Tantangan Negara di Era Kontemporer
Dampak Globalisasi
Pada akhir abad ke-20 dan awal abad ke-21, globalisasi membawa dampak signifikan terhadap eksistensi dan konsep negara. Ketergantungan ekonomi, kemunculan organisasi internasional, dan isu-isu transnasional seperti perubahan iklim dan migrasi mendorong pembentukan pola tata pemerintahan baru dan kerja sama yang melampaui batas-batas klasik negara-bangsa.
Tantangan terhadap Kedaulatan Negara
Beberapa tantangan kontemporer terhadap kedaulatan negara meliputi:
Integrasi Regional: Contohnya adalah Uni Eropa (European Union) yang menerapkan konsep berbagi kedaulatan (shared sovereignty), di mana Uni Eropa mengizinkan agen asing ikut campur dalam urusan dalam negeri suatu negara.
Kebangkitan Aktor Non-Negara: Munculnya korporasi multinasional, kelompok teroris, dan organisasi transnasional lainnya membawa tantangan terhadap monopoli kekuasaan negara.
Konflik Internal: Berbagai konflik internal seperti separatisme dan konflik etnis mengancam keutuhan dan kedaulatan negara.
Sekretaris Jenderal NATO Javier Solana pada tahun 1998 menyatakan bahwa “kemanusiaan dan demokrasi adalah dua prinsip yang pada dasarnya tidak relevan dengan tatanan Westfalia yang asli” dan mengkritik bahwa “sistem Westfalia memiliki batasan”. Ia berpendapat bahwa sistem politik Eropa yang dibentuk oleh Westfalia sudah kedaluwarsa, sebagaimana terwujud dalam penolakan terhadap prinsip keseimbangan kekuatan Eropa dan ambisi hegemonik negara-negara individual melalui peralihan hak kedaulatan negara-bangsa ke sejumlah lembaga supranasional Eropa.
Penutup
Ilmu Negara sebagai disiplin ilmu yang teoritis, umum, dan universal memberikan fondasi yang kokoh bagi pemahaman tentang negara sebagai organisasi kekuasaan tertinggi dalam masyarakat.
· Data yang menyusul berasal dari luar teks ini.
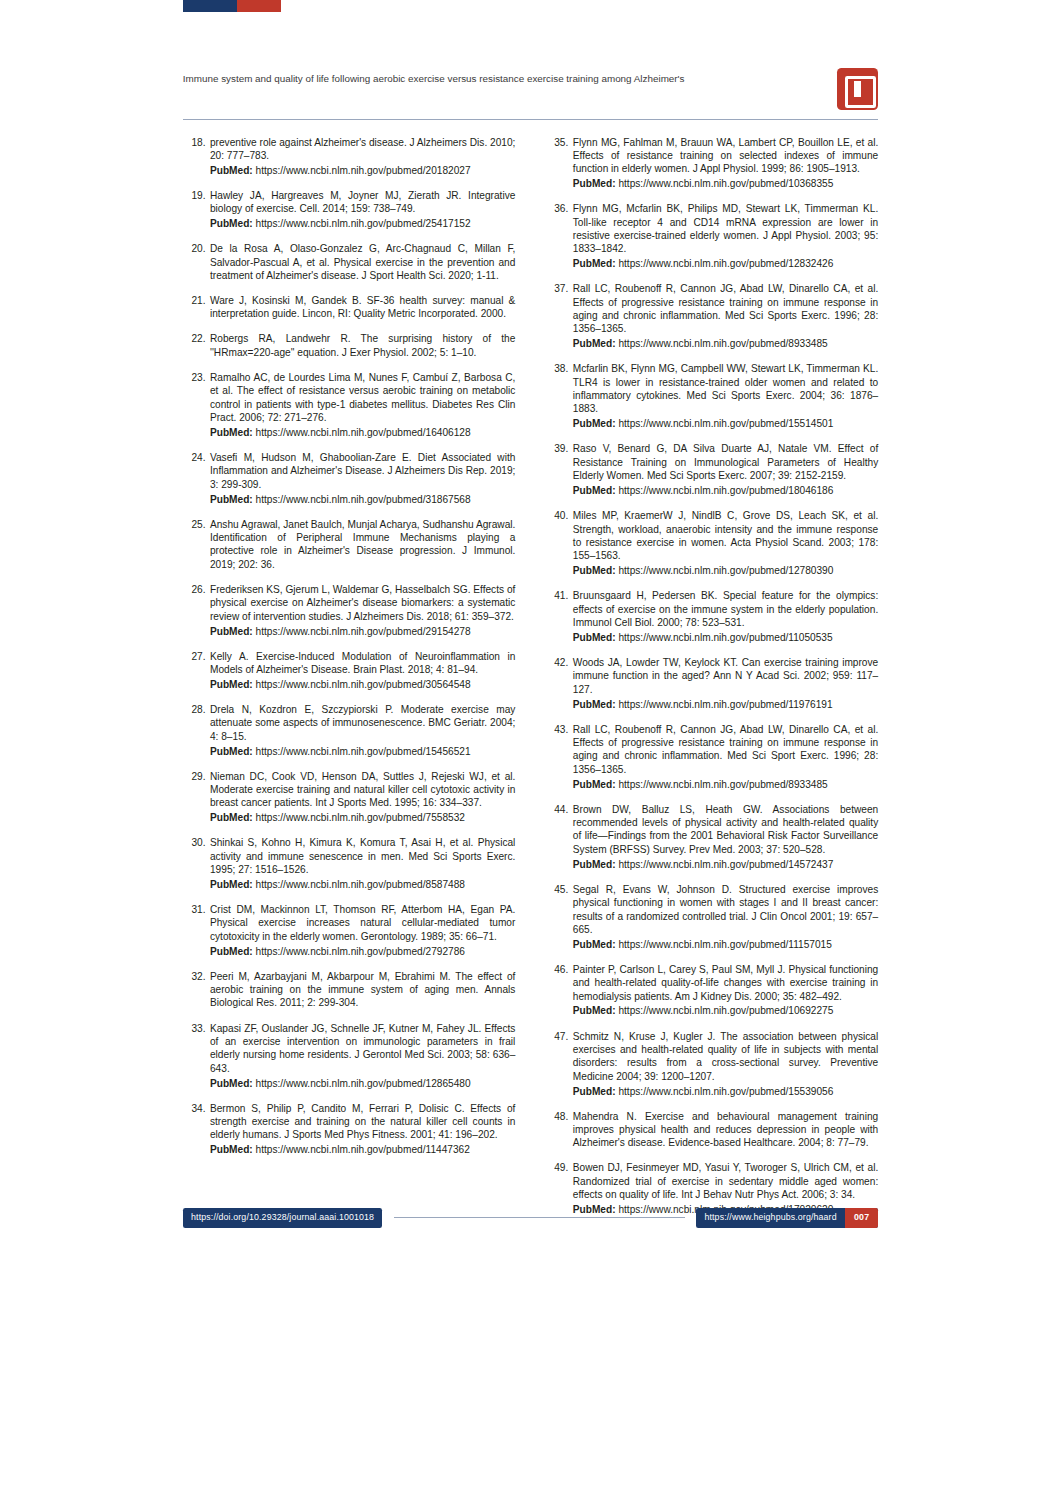Immune system and quality of life following aerobic exercise versus resistance exercise training among Alzheimer's
18. preventive role against Alzheimer's disease. J Alzheimers Dis. 2010; 20: 777–783. PubMed: https://www.ncbi.nlm.nih.gov/pubmed/20182027
19. Hawley JA, Hargreaves M, Joyner MJ, Zierath JR. Integrative biology of exercise. Cell. 2014; 159: 738–749. PubMed: https://www.ncbi.nlm.nih.gov/pubmed/25417152
20. De la Rosa A, Olaso-Gonzalez G, Arc-Chagnaud C, Millan F, Salvador-Pascual A, et al. Physical exercise in the prevention and treatment of Alzheimer's disease. J Sport Health Sci. 2020; 1-11.
21. Ware J, Kosinski M, Gandek B. SF-36 health survey: manual & interpretation guide. Lincon, RI: Quality Metric Incorporated. 2000.
22. Robergs RA, Landwehr R. The surprising history of the ''HRmax=220-age'' equation. J Exer Physiol. 2002; 5: 1–10.
23. Ramalho AC, de Lourdes Lima M, Nunes F, Cambuí Z, Barbosa C, et al. The effect of resistance versus aerobic training on metabolic control in patients with type-1 diabetes mellitus. Diabetes Res Clin Pract. 2006; 72: 271–276. PubMed: https://www.ncbi.nlm.nih.gov/pubmed/16406128
24. Vasefi M, Hudson M, Ghaboolian-Zare E. Diet Associated with Inflammation and Alzheimer's Disease. J Alzheimers Dis Rep. 2019; 3: 299-309. PubMed: https://www.ncbi.nlm.nih.gov/pubmed/31867568
25. Anshu Agrawal, Janet Baulch, Munjal Acharya, Sudhanshu Agrawal. Identification of Peripheral Immune Mechanisms playing a protective role in Alzheimer's Disease progression. J Immunol. 2019; 202: 36.
26. Frederiksen KS, Gjerum L, Waldemar G, Hasselbalch SG. Effects of physical exercise on Alzheimer's disease biomarkers: a systematic review of intervention studies. J Alzheimers Dis. 2018; 61: 359–372. PubMed: https://www.ncbi.nlm.nih.gov/pubmed/29154278
27. Kelly A. Exercise-Induced Modulation of Neuroinflammation in Models of Alzheimer's Disease. Brain Plast. 2018; 4: 81–94. PubMed: https://www.ncbi.nlm.nih.gov/pubmed/30564548
28. Drela N, Kozdron E, Szczypiorski P. Moderate exercise may attenuate some aspects of immunosenescence. BMC Geriatr. 2004; 4: 8–15. PubMed: https://www.ncbi.nlm.nih.gov/pubmed/15456521
29. Nieman DC, Cook VD, Henson DA, Suttles J, Rejeski WJ, et al. Moderate exercise training and natural killer cell cytotoxic activity in breast cancer patients. Int J Sports Med. 1995; 16: 334–337. PubMed: https://www.ncbi.nlm.nih.gov/pubmed/7558532
30. Shinkai S, Kohno H, Kimura K, Komura T, Asai H, et al. Physical activity and immune senescence in men. Med Sci Sports Exerc. 1995; 27: 1516–1526. PubMed: https://www.ncbi.nlm.nih.gov/pubmed/8587488
31. Crist DM, Mackinnon LT, Thomson RF, Atterbom HA, Egan PA. Physical exercise increases natural cellular-mediated tumor cytotoxicity in the elderly women. Gerontology. 1989; 35: 66–71. PubMed: https://www.ncbi.nlm.nih.gov/pubmed/2792786
32. Peeri M, Azarbayjani M, Akbarpour M, Ebrahimi M. The effect of aerobic training on the immune system of aging men. Annals Biological Res. 2011; 2: 299-304.
33. Kapasi ZF, Ouslander JG, Schnelle JF, Kutner M, Fahey JL. Effects of an exercise intervention on immunologic parameters in frail elderly nursing home residents. J Gerontol Med Sci. 2003; 58: 636–643. PubMed: https://www.ncbi.nlm.nih.gov/pubmed/12865480
34. Bermon S, Philip P, Candito M, Ferrari P, Dolisic C. Effects of strength exercise and training on the natural killer cell counts in elderly humans. J Sports Med Phys Fitness. 2001; 41: 196–202. PubMed: https://www.ncbi.nlm.nih.gov/pubmed/11447362
35. Flynn MG, Fahlman M, Brauun WA, Lambert CP, Bouillon LE, et al. Effects of resistance training on selected indexes of immune function in elderly women. J Appl Physiol. 1999; 86: 1905–1913. PubMed: https://www.ncbi.nlm.nih.gov/pubmed/10368355
36. Flynn MG, Mcfarlin BK, Philips MD, Stewart LK, Timmerman KL. Toll-like receptor 4 and CD14 mRNA expression are lower in resistive exercise-trained elderly women. J Appl Physiol. 2003; 95: 1833–1842. PubMed: https://www.ncbi.nlm.nih.gov/pubmed/12832426
37. Rall LC, Roubenoff R, Cannon JG, Abad LW, Dinarello CA, et al. Effects of progressive resistance training on immune response in aging and chronic inflammation. Med Sci Sports Exerc. 1996; 28: 1356–1365. PubMed: https://www.ncbi.nlm.nih.gov/pubmed/8933485
38. Mcfarlin BK, Flynn MG, Campbell WW, Stewart LK, Timmerman KL. TLR4 is lower in resistance-trained older women and related to inflammatory cytokines. Med Sci Sports Exerc. 2004; 36: 1876–1883. PubMed: https://www.ncbi.nlm.nih.gov/pubmed/15514501
39. Raso V, Benard G, DA Silva Duarte AJ, Natale VM. Effect of Resistance Training on Immunological Parameters of Healthy Elderly Women. Med Sci Sports Exerc. 2007; 39: 2152-2159. PubMed: https://www.ncbi.nlm.nih.gov/pubmed/18046186
40. Miles MP, KraemerW J, NindlB C, Grove DS, Leach SK, et al. Strength, workload, anaerobic intensity and the immune response to resistance exercise in women. Acta Physiol Scand. 2003; 178: 155–1563. PubMed: https://www.ncbi.nlm.nih.gov/pubmed/12780390
41. Bruunsgaard H, Pedersen BK. Special feature for the olympics: effects of exercise on the immune system in the elderly population. Immunol Cell Biol. 2000; 78: 523–531. PubMed: https://www.ncbi.nlm.nih.gov/pubmed/11050535
42. Woods JA, Lowder TW, Keylock KT. Can exercise training improve immune function in the aged? Ann N Y Acad Sci. 2002; 959: 117–127. PubMed: https://www.ncbi.nlm.nih.gov/pubmed/11976191
43. Rall LC, Roubenoff R, Cannon JG, Abad LW, Dinarello CA, et al. Effects of progressive resistance training on immune response in aging and chronic inflammation. Med Sci Sport Exerc. 1996; 28: 1356–1365. PubMed: https://www.ncbi.nlm.nih.gov/pubmed/8933485
44. Brown DW, Balluz LS, Heath GW. Associations between recommended levels of physical activity and health-related quality of life—Findings from the 2001 Behavioral Risk Factor Surveillance System (BRFSS) Survey. Prev Med. 2003; 37: 520–528. PubMed: https://www.ncbi.nlm.nih.gov/pubmed/14572437
45. Segal R, Evans W, Johnson D. Structured exercise improves physical functioning in women with stages I and II breast cancer: results of a randomized controlled trial. J Clin Oncol 2001; 19: 657–665. PubMed: https://www.ncbi.nlm.nih.gov/pubmed/11157015
46. Painter P, Carlson L, Carey S, Paul SM, Myll J. Physical functioning and health-related quality-of-life changes with exercise training in hemodialysis patients. Am J Kidney Dis. 2000; 35: 482–492. PubMed: https://www.ncbi.nlm.nih.gov/pubmed/10692275
47. Schmitz N, Kruse J, Kugler J. The association between physical exercises and health-related quality of life in subjects with mental disorders: results from a cross-sectional survey. Preventive Medicine 2004; 39: 1200–1207. PubMed: https://www.ncbi.nlm.nih.gov/pubmed/15539056
48. Mahendra N. Exercise and behavioural management training improves physical health and reduces depression in people with Alzheimer's disease. Evidence-based Healthcare. 2004; 8: 77–79.
49. Bowen DJ, Fesinmeyer MD, Yasui Y, Tworoger S, Ulrich CM, et al. Randomized trial of exercise in sedentary middle aged women: effects on quality of life. Int J Behav Nutr Phys Act. 2006; 3: 34. PubMed: https://www.ncbi.nlm.nih.gov/pubmed/17020620
https://doi.org/10.29328/journal.aaai.1001018 https://www.heighpubs.org/haard 007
Melalui sistematika yang dikembangkan oleh Georg Jellinek, Ilmu Negara menawarkan kerangka analitis yang komprehensif untuk mengkaji negara baik dari aspek yuridis-normatif maupun sosiologis.
Evolusi historis negara menunjukkan perjalanan panjang dari masyarakat tribal prasejarah, negara-kota kuno, sistem feodal abad pertengahan, hingga negara-bangsa modern yang lahir pasca-Perjanjian Westphalia 1648. Prinsip-prinsip kedaulatan yang ditetapkan dalam Perjanjian Westphalia menjadi landasan bagi tatanan internasional modern yang menghormati integritas wilayah dan non-intervensi dalam urusan dalam negeri.
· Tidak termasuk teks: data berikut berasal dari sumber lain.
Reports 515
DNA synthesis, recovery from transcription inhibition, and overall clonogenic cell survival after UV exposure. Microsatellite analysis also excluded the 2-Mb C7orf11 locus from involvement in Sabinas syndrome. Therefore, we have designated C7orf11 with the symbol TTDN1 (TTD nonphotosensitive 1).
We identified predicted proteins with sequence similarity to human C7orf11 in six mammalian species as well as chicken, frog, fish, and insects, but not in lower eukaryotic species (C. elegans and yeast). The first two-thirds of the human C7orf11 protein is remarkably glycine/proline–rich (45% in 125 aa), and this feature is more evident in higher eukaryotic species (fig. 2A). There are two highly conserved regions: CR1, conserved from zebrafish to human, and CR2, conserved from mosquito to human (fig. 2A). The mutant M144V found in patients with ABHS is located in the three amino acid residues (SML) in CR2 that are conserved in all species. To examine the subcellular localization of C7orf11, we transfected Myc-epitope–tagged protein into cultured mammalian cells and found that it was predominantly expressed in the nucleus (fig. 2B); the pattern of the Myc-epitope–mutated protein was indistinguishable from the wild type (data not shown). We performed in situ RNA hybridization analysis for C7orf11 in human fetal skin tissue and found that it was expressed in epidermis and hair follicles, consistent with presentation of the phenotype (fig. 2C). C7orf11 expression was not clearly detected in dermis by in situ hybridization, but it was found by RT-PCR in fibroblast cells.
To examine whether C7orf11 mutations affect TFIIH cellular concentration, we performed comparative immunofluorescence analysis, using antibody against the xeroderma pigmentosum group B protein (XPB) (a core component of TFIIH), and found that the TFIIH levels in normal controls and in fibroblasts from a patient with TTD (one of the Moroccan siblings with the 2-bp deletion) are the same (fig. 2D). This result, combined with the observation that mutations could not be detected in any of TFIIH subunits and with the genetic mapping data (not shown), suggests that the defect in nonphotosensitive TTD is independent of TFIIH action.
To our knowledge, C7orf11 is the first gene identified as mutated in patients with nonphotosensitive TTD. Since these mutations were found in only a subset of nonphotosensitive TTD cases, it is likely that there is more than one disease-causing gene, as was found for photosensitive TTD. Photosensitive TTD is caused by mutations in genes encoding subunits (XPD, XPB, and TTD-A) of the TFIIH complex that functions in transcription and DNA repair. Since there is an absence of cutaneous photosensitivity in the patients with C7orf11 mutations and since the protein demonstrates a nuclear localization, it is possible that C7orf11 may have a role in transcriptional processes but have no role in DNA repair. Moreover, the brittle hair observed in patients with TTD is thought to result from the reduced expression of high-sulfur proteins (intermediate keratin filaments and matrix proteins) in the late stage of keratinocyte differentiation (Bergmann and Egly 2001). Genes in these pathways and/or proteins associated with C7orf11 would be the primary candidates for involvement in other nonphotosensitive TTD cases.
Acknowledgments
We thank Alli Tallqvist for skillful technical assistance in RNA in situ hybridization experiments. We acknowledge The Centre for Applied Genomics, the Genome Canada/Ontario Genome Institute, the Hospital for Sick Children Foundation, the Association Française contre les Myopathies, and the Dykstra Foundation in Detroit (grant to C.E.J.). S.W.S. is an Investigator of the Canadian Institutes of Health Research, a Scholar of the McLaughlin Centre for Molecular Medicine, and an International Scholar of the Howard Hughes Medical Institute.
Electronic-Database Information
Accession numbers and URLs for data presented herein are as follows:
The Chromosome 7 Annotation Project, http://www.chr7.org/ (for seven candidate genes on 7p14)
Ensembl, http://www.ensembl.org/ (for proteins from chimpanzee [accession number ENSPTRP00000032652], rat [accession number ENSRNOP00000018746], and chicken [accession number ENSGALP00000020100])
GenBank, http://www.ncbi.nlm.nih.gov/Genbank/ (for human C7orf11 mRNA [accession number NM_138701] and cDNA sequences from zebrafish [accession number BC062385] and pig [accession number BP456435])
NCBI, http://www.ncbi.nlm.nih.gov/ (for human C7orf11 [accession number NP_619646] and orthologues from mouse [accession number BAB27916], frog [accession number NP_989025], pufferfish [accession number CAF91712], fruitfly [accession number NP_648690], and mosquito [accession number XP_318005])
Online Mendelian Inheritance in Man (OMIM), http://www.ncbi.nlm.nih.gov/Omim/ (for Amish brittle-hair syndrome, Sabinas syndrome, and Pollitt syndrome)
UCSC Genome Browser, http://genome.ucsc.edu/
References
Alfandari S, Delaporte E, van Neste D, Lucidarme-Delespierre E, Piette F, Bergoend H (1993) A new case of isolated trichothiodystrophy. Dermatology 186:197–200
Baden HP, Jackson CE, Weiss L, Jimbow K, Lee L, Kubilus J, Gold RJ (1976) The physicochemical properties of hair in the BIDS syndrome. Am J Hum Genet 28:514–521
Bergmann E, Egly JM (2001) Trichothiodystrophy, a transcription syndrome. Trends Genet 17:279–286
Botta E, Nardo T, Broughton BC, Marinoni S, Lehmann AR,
Namun demikian, negara di era kontemporer menghadapi berbagai tantangan baru yang menguji konsep kedaulatan klasik. Globalisasi, integrasi regional, kebangkitan aktor non-negara, dan isu-isu transnasional menuntut adaptasi dan transformasi konsep negara. Pemahaman yang mendalam terhadap Ilmu Negara, termasuk asal-usul, sifat khusus, dan evolusi historis negara, menjadi sangat penting bagi para praktisi hukum, pembuat kebijakan, dan akademisi dalam menavigasi kompleksitas tantangan kenegaraan di abad ke-21.
Sebagai ilmu dasar yang memberikan landasan teoritis bagi HTN dan HAN, Ilmu Negara akan terus relevan dalam membekali pemahaman konseptual yang diperlukan untuk menganalisis dan menyelesaikan berbagai persoalan kenegaraan kontemporer, baik di tingkat nasional maupun internasional.